Thriving at work1 – a major report on mental health and employers, commissioned by Prime Minister Theresa May – has highlighted the impact of mental ill health in the workplace. It’s called on employers to rise to the challenge of addressing one of the biggest issues affecting the performance and productivity of workers in the UK today.
Its authors – mental health campaigner Lord Denis Stevenson and Paul Farmer, chief executive of Mind and chair of the NHS Mental Health Taskforce – show that poor mental health costs employers between £33bn and £42bn a year. This is in addition to an estimated £37bn to £52bn cost to the economy in lost output and £25bn cost to the government due to reduced tax intake, NHS treatment costs and ill-health related welfare payments.
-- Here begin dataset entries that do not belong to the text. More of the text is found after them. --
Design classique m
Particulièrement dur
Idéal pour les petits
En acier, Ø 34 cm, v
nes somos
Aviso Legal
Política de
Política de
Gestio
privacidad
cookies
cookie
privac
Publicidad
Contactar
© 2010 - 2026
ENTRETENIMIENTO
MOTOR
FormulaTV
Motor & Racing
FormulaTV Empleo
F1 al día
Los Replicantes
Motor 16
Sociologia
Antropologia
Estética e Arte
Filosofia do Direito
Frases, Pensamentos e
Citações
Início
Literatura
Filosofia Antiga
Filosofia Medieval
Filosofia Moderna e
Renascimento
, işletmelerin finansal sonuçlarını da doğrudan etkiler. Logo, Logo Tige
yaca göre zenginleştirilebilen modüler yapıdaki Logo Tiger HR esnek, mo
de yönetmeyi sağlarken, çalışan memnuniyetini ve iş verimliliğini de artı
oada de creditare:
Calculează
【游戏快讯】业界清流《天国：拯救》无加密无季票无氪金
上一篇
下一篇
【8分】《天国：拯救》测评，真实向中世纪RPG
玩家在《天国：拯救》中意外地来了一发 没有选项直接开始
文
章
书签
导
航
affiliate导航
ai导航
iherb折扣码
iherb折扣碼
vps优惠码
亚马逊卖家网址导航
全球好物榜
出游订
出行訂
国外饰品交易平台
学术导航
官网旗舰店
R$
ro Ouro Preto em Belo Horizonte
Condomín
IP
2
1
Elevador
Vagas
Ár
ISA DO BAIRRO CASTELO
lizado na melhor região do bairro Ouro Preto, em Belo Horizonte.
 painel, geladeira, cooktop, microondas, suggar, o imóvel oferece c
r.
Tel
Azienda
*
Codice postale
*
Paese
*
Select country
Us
In March 2017 Deloitte released their paper, ‘Workplace mental health and wellbeing - at a tipping point?’2 where they highlighted the following five key implementation challenges for employers when considering their mental health strategy:
- Failure to see mental health and wellbeing as a priority
- Mental health and wellbeing policies are reactive and driven by staff events or experience
- Lack of insight around current performance
- Poor evidence base to measure return on investment of wellbeing strategies
- Lack of collective knowledge around best practice.
Both in Stevenson-Farmer’s Independent Review and in our experience we see hugely positive trends with employers increasing their focus on mental health. Many companies provide valuable services such as Employee Assistance Programmes, Occupational Health and wellbeing initiatives. Yet it’s time to take stock and critique our strategies to best support:
- Employee awareness
- Encourage higher utilisation of available support
- Better integrate multiple services to support case management
- Do more to prevent the onset of mental ill health and build resilience
- Seek to provide a strategy which supports all stages of mental health.
The company isn’t the only one that pays for poor mental health
The human costs of poor mental health are also steep – not only are individuals with long-term mental health disorders much less likely to find work, an estimated 300,000 lose their jobs every year. The problem is growing – according to the UK Labour Force Survey, the number of sick days taken due to mental health problems increased from 13.0m days in 2010 to 15.8m days in 2016, accounting for nearly I in 8 of all work days lost to ill health3.